Selecting prediction variants based on their association with a trait could result in prediction bias. While there was bias in all our results, the inclusion of QTL markers did not consistently increase the bias, i.e. it increased or decreased depending on the set of QTL markers used. Regression coefficients were always less than 1, which indicates that the GEBV were overestimated for the test animals. This may be due to inflated GEBV and strong selection of individuals in the test population for the traits in the analyses. Furthermore, this effect of selection was increased by the fact that the sires used for prediction were removed from the reference population.

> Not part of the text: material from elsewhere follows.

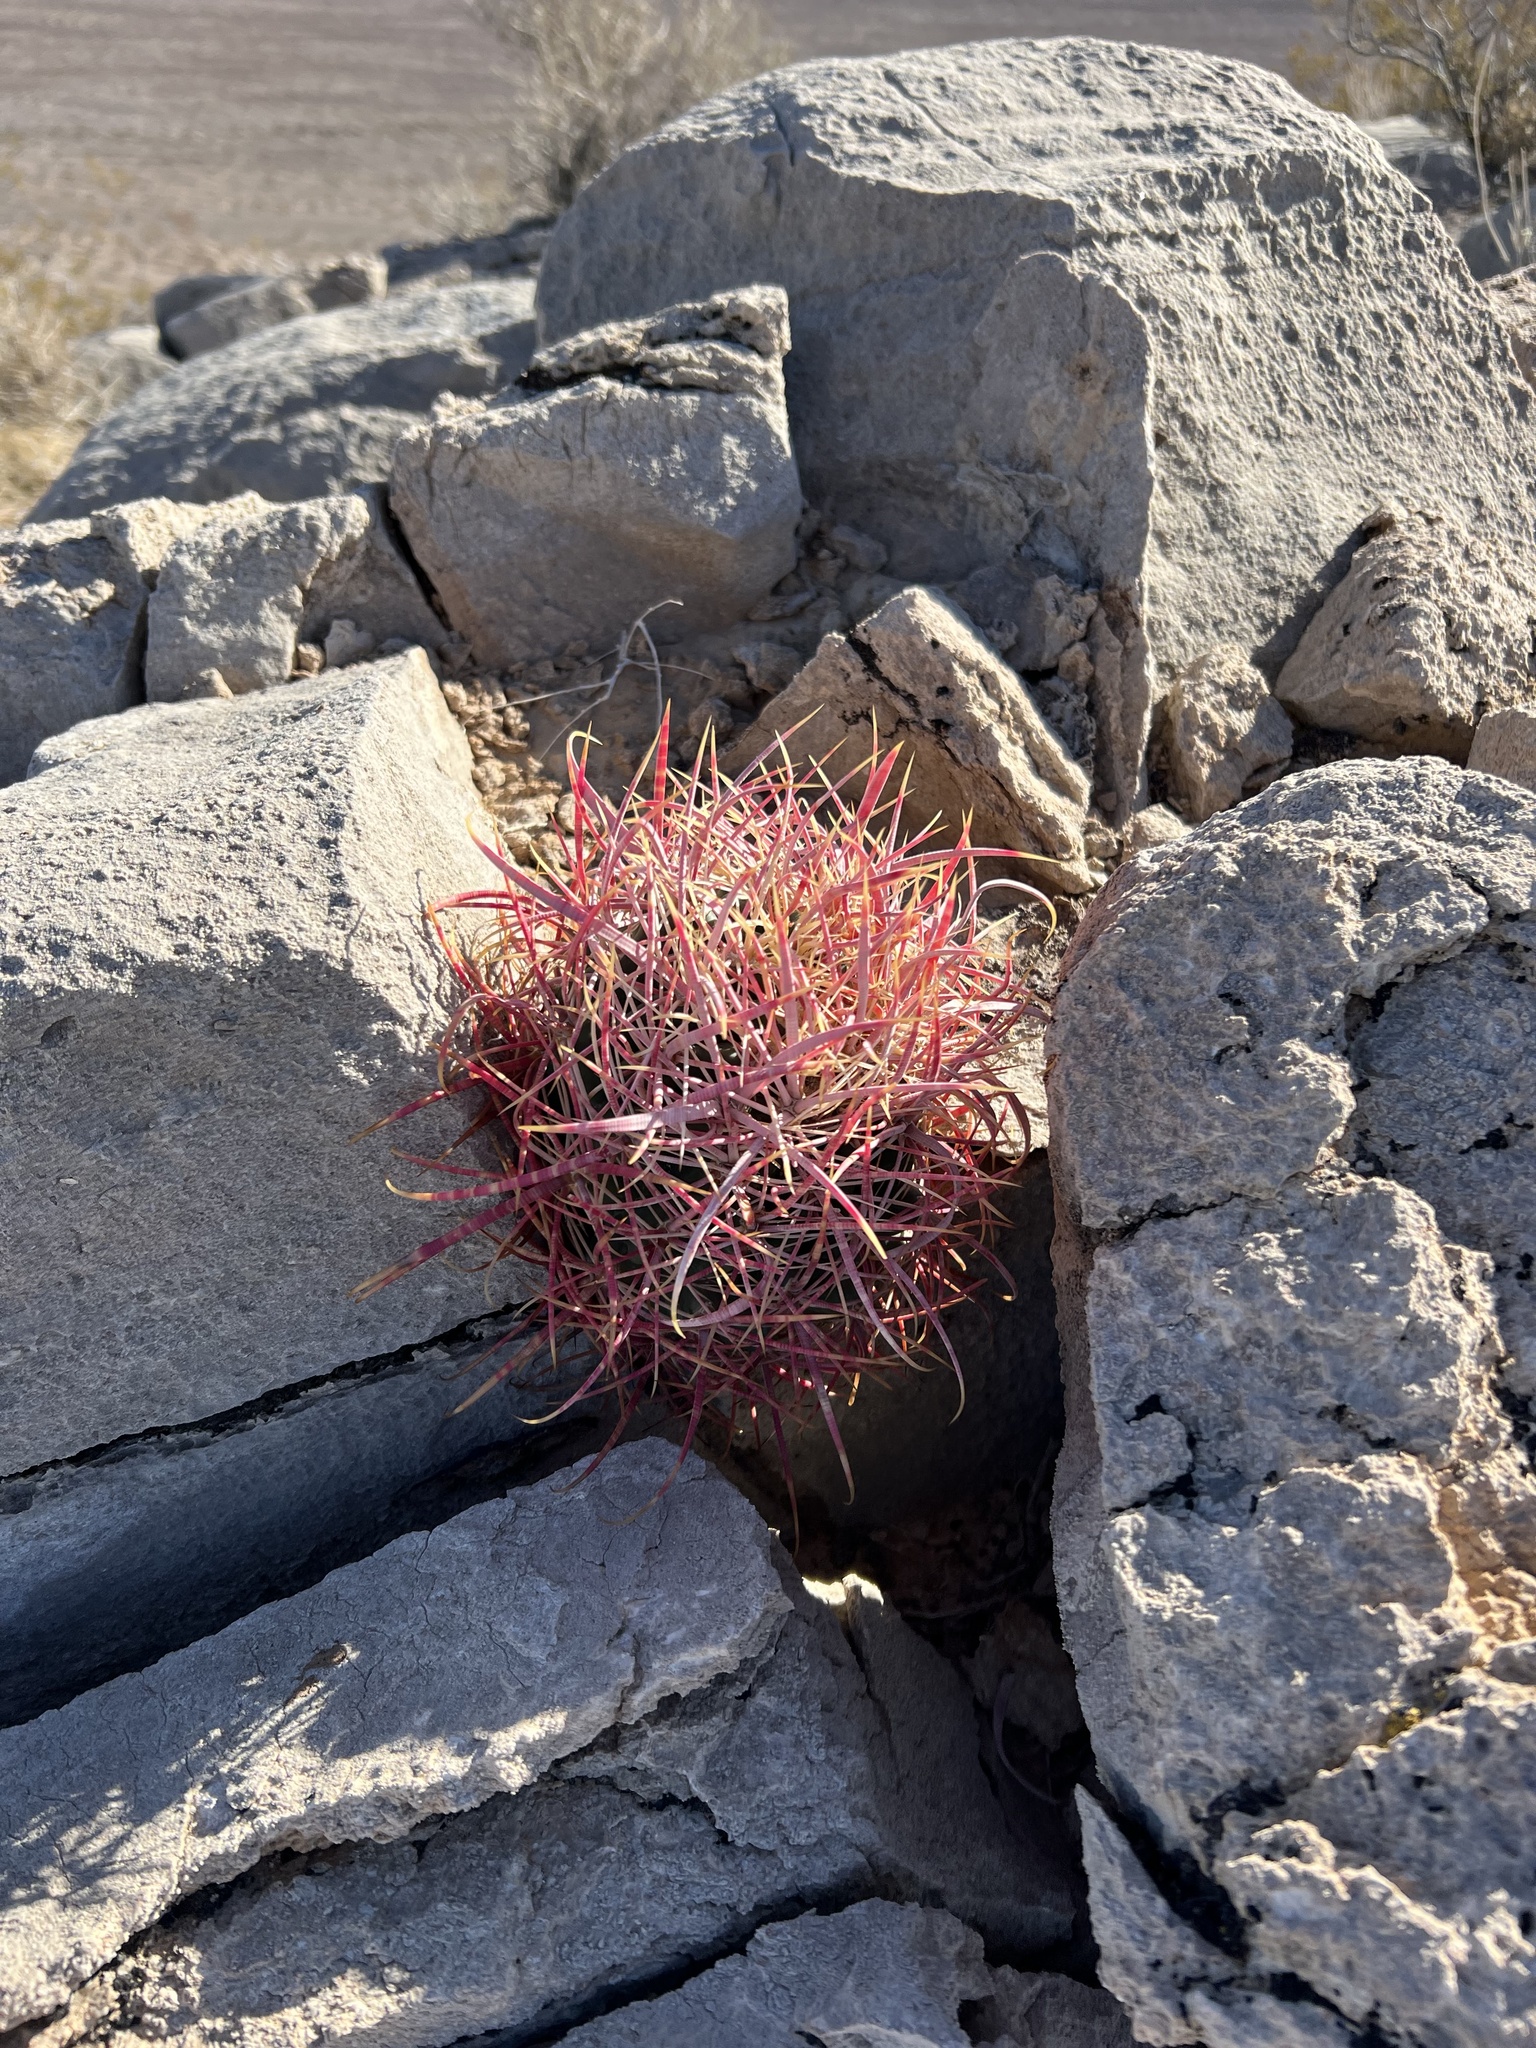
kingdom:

While some sets of QTL markers resulted in substantial increases in prediction reliability for the populations that were tested in our study, this may not be true for other populations. The optimal set of prediction markers differed between populations, and the sets that we identified are not necessarily the best sets for other populations. Furthermore, we studied milk traits for which few QTL are known to have large effects. Increasing prediction reliability by adding sequence variants is likely to be more challenging for more polygenic traits. Brøndum et al. [17] found smaller increases in prediction reliability for mastitis and fertility than for production traits. Our results do not provide a list of markers that increase prediction, but they do demonstrate that sequence variants can potentially increase prediction reliability. In our analyses, we tested a large number of prediction sets, which is not practical for routine genomic evaluation. An alternative could be to make a less stringent selection of prediction markers, but subsequently use a more sophisticated prediction model, that allows marker effects to differ between breeds and traits. Further research is required to develop a more practical way to exploit sequence data for genomic prediction.

Conclusions

Prediction reliability increased substantially for all breeds and traits when sequence variants selected from a GWAS were used for genomic prediction. Even for within-breed prediction, a multi-breed GWAS was more efficient in identifying variants that increase prediction reliability than within-breed GWAS. Prediction reliabilities were highly sensitive to the choice of prediction markers, and limiting the number of variants per QTL region led to higher prediction reliabilities than selecting them on the basis of a p value threshold. While the highest prediction reliabilities were obtained within breed, multi-breed prediction reliabilities were higher than multi-breed prediction reliabilities when using only 50 K SNPs, and across breed genomic correlations of QTL variants were much higher than those obtained at 50 K SNPs. Our results show that sequence data can potentially increase reliabilities of genomic predictions, if the proper variants are used, which is more likely if they are selected from a multi-breed GWAS.